Try it: A single number is wanted: how many lines of the data below include the string "this"?

Provided material:
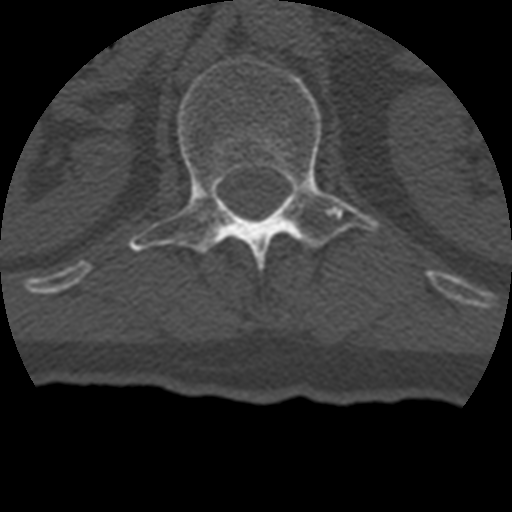
CT including the spine, one axial slice; slice 146 of 399 in the series (ordered by position); reconstruction kernel STANDARD; bone window (W 1800 / L 400 HU); 512 × 512 image matrix, field of view 160 × 160 mm. Patient age 69 years. Case-level facts recorded for this patient, not image findings: primary cancer: prostate.
Annotated regions visible in this slice (semi-automatically segmented with operator editing):
- L1 vertebra: bounding box <128,54,379,267> (left, top, right, bottom; pixels)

Task response: 2